2.4. Upgrading existing integrations that are running on OpenShift Online
When Fuse 7.3 is released, the Fuse Online infrastructure on OpenShift Online is automatically upgraded. During the infrastructure upgrade, any existing integrations that are running on OpenShift Online continue to run both during and after the upgrade. However, the existing integrations continue to run with the older versions of Fuse libraries and dependencies.
After you receive an email message that lets you know that the Fuse Online infrastructure has been upgraded to the new release, upgrade your existing integrations by republishing them (not just restarting them). Do this as soon as you can.
To republish your integrations, in your Fuse Online environment, in the left navigation panel, click Integrations. Then do the following for each integration:
- To the right of the integration entry, click and select Edit.
- When Fuse Online displays the integration for editing, in the upper right, click Publish.
Publishing forces a rebuild that uses the latest Fuse Online dependencies.
The Fuse Online user interface shows a warning if any element of an integration has a newer dependency that needs to be updated.
2.5. Important notes
Important notes for the Fuse 7.3 release of the Fuse Online distribution:
- A Fuse Online account is limited to a specific number of integrations that can be running at one time. For details, see the pricing plan. If you are using a Fuse Online evaluation account, then only one integration at a time can be running.
- An OpenAPI schema that you upload to Fuse Online might not define input/output types. When Fuse Online creates a custom API client from an OpenAPI schema that does not specify input/output types then it is not possible to create an integration that maps integration data to fields that the API client can process or from fields that the API client processed. If an integration requires data mapping to or from a custom API, then when you upload the OpenAPI schema, click Review/Edit to open Apicurito, which is an API design tool, and add input/output type specifications.
- An OpenAPI document that you use for a custom API client connector or for an API provider integration cannot have cyclic schema references. For example, a JSON schema that specifies a request or response body cannot reference itself as a whole nor reference any part of itself through any number of intermediate schemas.
2.6. Obtaining technical support
To obtain technical support, in Fuse Online, in the upper right, click and then click Support to display the Fuse Online support page. Use this page to download diagnostic information for all integrations or for one or more integrations that you choose. The page provides instructions for opening a support ticket and providing the diagnostic information that you downloaded.
2.7. Technology Preview features
This release includes the Technology Preview features that are listed below.
Technology Preview features are not supported with Red Hat production service level agreements (SLAs), might not be functionally complete, and Red Hat does not recommend using them in production. These features provide early access to upcoming product features, enabling customers to test functionality and provide feedback during the development process. For more information, see Red Hat Technology Preview features support scope.
Connectors for:
- Camel K is available as an additional runtime. For details, see Enabling Apache Camel K to speed up Fuse Online deployments on OCP in Integrating Applications with Fuse Online.
For a REST API client that uses OAuth, when you create an API client connector, you can change the default OAuth2 behavior of connections that you create from that connector. Fuse Online vendor extensions to the OpenAPI specification support the following:
- Providing client credentials as parameters.
- Obtaining a new access token based on HTTP response status codes.

+ + + + + + +

◆ What the task asks: Please write out the passage of the Fuse Online release notes between "- When Fuse" and "can be running.", inclusive, word for word.

◆ Given entries:
+ + + + + + +

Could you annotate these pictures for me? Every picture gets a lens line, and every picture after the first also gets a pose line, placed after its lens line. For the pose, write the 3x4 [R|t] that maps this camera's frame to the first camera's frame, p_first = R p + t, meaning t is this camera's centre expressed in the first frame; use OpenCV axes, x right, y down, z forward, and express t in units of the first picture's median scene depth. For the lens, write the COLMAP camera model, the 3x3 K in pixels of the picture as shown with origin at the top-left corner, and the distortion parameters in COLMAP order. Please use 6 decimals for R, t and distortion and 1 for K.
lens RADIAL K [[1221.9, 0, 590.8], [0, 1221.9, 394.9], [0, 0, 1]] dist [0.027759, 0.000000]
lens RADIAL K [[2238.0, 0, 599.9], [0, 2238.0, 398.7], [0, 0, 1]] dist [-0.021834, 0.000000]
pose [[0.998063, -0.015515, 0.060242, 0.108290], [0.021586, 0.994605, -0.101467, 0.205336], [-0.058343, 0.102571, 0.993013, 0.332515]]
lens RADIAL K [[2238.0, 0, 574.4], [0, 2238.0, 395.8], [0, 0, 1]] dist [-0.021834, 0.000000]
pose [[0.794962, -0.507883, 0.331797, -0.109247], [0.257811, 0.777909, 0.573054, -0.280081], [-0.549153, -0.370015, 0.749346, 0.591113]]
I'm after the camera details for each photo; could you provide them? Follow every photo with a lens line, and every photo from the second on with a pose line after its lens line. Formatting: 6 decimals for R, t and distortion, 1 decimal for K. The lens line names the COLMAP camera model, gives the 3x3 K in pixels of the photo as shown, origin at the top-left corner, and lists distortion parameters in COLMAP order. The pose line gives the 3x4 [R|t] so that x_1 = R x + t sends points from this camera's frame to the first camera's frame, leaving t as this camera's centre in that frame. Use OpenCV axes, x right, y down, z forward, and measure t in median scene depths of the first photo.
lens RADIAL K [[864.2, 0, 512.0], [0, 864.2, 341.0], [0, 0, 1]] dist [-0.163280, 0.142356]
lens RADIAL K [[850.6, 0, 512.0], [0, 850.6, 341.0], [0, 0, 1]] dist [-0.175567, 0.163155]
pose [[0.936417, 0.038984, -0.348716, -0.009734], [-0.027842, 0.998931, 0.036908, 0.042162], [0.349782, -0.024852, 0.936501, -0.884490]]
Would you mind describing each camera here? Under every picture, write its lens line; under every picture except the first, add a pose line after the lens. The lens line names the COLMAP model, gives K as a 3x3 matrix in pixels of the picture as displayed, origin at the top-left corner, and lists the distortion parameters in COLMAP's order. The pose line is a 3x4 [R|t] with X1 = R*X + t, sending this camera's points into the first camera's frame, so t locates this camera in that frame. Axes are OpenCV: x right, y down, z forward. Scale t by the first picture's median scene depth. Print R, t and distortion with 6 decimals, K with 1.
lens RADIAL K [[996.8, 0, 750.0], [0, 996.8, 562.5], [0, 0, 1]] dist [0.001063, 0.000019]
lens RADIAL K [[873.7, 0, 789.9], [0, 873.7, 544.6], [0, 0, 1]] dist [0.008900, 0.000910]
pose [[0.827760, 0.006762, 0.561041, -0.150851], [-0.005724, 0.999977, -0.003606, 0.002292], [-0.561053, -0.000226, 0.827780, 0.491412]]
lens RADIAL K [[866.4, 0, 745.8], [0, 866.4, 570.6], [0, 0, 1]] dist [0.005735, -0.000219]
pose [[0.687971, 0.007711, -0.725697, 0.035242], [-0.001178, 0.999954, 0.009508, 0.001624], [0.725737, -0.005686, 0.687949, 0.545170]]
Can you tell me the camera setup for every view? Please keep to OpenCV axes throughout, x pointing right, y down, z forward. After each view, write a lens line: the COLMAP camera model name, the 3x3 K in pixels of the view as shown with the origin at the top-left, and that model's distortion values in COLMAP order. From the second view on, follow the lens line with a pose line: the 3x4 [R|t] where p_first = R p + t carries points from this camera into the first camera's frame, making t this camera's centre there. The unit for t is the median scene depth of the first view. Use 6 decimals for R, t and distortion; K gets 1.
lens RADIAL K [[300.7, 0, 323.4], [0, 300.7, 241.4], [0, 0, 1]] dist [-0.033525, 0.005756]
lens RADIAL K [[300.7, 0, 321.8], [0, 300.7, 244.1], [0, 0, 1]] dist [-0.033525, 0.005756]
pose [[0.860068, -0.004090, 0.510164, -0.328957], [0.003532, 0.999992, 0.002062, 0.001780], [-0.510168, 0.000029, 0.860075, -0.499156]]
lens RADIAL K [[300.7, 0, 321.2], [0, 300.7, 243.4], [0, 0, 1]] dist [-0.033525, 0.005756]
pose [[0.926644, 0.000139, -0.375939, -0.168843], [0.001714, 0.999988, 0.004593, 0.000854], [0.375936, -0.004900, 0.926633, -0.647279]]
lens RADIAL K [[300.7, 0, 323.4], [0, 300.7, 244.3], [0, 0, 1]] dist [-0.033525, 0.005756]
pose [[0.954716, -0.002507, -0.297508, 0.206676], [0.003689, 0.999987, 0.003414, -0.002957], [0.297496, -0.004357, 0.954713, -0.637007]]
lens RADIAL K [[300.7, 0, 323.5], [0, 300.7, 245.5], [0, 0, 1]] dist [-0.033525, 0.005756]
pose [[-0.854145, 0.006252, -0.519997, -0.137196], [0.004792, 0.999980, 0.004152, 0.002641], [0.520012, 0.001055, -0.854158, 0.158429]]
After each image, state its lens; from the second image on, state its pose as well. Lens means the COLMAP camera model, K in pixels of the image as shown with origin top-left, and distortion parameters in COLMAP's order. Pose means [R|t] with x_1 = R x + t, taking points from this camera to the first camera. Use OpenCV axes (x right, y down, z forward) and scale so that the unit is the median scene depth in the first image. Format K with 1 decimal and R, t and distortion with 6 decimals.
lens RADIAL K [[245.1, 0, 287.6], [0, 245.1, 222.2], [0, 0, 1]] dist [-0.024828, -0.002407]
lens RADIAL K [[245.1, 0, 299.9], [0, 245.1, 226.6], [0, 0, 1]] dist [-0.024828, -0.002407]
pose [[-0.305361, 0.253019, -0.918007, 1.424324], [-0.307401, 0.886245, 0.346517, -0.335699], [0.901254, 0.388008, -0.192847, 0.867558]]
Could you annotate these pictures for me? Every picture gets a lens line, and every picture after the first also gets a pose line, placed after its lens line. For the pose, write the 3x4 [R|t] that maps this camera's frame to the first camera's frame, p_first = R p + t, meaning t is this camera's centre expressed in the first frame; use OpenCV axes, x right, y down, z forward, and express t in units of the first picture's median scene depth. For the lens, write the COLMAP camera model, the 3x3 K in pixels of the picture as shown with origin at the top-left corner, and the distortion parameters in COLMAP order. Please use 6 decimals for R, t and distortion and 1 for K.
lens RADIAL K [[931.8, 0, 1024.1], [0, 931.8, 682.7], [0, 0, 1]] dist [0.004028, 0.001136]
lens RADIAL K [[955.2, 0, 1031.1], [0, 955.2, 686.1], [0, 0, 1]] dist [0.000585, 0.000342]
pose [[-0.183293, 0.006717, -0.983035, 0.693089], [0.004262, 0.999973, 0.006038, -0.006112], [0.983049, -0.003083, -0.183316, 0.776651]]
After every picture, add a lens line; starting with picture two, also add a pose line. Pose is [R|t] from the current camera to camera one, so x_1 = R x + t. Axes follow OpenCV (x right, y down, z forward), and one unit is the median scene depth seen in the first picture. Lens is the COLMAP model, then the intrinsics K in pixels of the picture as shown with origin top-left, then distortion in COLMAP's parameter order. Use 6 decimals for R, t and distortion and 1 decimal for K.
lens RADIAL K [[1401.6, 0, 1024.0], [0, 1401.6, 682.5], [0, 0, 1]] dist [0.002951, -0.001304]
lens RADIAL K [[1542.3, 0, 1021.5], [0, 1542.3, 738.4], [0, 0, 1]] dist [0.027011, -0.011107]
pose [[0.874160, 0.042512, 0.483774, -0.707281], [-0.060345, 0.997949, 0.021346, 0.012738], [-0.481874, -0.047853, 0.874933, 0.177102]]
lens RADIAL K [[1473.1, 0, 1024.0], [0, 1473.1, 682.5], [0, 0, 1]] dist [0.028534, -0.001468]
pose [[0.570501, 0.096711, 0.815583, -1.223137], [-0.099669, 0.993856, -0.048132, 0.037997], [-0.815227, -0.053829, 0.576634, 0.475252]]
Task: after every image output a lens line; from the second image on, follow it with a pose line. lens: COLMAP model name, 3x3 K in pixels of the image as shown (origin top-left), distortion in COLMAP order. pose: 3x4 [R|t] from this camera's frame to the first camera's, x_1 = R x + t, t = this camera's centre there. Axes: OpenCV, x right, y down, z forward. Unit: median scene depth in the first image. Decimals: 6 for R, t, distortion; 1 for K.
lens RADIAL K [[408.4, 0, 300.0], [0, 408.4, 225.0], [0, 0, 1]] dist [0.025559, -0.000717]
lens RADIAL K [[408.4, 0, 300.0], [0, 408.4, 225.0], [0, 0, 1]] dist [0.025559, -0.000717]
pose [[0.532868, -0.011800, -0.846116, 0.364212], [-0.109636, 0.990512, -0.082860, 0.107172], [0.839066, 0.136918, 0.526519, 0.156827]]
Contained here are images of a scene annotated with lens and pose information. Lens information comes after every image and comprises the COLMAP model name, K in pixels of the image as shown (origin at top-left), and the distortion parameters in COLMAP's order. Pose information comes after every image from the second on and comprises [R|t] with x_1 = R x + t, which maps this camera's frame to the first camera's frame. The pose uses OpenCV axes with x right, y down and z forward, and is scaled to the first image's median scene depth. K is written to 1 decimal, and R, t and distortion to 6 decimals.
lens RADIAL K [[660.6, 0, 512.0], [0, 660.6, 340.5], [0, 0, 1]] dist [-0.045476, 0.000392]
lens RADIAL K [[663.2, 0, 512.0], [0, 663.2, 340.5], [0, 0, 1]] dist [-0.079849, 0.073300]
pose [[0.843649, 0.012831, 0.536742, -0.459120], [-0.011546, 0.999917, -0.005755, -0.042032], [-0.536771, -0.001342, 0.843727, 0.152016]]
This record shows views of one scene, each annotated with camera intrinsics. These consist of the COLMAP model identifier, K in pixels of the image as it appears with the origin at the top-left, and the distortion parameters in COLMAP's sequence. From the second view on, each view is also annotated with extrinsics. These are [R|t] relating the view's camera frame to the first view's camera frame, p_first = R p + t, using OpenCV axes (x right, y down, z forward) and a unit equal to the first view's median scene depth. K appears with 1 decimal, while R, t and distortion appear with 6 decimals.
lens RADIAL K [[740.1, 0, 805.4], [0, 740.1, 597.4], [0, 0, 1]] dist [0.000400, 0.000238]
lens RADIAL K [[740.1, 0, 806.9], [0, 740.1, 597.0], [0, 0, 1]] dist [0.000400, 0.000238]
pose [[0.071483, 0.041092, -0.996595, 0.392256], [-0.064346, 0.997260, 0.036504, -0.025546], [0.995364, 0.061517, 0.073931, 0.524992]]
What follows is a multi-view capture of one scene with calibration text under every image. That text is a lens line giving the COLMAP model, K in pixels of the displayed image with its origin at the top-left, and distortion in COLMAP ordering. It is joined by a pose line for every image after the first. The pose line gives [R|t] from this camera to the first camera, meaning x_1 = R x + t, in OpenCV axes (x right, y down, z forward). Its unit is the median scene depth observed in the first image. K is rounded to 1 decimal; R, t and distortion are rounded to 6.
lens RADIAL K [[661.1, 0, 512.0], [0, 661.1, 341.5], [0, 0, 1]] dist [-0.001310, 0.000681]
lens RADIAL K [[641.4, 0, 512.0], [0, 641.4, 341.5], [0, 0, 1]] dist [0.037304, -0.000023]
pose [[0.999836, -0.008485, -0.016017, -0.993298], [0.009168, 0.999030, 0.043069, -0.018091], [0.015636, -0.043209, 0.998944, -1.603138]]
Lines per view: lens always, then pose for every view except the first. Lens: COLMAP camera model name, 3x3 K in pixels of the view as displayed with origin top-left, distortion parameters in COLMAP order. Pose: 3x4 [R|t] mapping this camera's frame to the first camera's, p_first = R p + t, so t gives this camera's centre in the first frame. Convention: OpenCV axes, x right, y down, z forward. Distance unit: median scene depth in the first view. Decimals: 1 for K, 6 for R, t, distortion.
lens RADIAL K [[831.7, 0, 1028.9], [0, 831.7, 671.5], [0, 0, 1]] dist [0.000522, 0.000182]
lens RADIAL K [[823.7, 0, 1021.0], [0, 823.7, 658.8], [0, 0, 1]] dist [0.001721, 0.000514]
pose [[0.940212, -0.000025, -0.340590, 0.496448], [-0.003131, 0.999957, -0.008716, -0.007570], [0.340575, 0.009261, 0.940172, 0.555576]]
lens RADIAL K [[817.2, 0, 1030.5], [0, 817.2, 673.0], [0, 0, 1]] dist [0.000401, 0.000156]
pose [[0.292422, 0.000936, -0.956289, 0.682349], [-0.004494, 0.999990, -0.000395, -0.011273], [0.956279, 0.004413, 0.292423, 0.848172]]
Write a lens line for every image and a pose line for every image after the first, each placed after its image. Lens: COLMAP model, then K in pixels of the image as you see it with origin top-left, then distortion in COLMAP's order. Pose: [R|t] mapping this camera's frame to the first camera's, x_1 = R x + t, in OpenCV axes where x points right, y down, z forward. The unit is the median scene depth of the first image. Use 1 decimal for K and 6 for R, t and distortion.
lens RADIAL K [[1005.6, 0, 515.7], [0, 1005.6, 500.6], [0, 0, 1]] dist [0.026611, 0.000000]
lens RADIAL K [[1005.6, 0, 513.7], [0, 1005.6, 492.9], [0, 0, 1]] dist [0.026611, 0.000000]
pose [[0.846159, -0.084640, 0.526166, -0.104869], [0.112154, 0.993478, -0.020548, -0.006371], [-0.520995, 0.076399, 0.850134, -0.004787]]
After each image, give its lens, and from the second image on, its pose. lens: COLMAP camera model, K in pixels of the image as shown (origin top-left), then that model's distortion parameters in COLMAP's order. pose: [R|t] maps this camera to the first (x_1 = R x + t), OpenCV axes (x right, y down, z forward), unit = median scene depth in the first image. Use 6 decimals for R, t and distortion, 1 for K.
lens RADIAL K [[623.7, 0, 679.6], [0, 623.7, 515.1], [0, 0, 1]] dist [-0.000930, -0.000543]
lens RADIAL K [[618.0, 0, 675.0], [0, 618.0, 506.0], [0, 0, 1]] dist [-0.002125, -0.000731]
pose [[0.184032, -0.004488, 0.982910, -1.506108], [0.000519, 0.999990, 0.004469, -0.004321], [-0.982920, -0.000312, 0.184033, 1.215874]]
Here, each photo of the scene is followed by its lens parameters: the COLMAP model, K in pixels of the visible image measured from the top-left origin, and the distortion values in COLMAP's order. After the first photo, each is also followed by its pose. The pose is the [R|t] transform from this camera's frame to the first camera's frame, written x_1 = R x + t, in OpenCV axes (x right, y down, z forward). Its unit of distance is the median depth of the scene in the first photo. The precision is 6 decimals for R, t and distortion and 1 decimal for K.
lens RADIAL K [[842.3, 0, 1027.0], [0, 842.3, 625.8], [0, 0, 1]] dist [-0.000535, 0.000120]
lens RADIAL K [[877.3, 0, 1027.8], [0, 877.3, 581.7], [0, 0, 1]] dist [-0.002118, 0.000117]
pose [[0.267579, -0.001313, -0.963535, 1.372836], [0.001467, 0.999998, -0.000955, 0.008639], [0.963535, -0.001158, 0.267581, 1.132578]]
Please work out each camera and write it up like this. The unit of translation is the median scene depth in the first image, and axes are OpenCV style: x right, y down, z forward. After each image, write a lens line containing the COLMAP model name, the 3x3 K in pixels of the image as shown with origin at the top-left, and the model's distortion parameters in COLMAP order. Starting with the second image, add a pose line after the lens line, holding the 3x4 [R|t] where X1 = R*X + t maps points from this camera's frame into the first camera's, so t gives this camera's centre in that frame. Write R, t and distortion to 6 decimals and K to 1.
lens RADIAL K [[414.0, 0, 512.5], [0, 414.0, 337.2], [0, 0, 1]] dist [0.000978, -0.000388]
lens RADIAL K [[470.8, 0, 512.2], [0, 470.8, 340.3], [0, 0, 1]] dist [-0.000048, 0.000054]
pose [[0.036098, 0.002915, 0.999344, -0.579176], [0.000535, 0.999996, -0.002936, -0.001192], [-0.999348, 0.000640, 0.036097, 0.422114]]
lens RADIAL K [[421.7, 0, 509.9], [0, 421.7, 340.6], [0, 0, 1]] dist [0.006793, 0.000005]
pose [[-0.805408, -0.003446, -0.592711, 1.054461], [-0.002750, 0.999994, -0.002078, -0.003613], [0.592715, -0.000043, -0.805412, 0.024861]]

+ + + + + + +

◆ Solution to the exercise:
- When Fuse Online displays the integration for editing, in the upper right, click Publish.
Publishing forces a rebuild that uses the latest Fuse Online dependencies.
The Fuse Online user interface shows a warning if any element of an integration has a newer dependency that needs to be updated.
2.5. Important notes
Important notes for the Fuse 7.3 release of the Fuse Online distribution:
- A Fuse Online account is limited to a specific number of integrations that can be running at one time. For details, see the pricing plan. If you are using a Fuse Online evaluation account, then only one integration at a time can be running.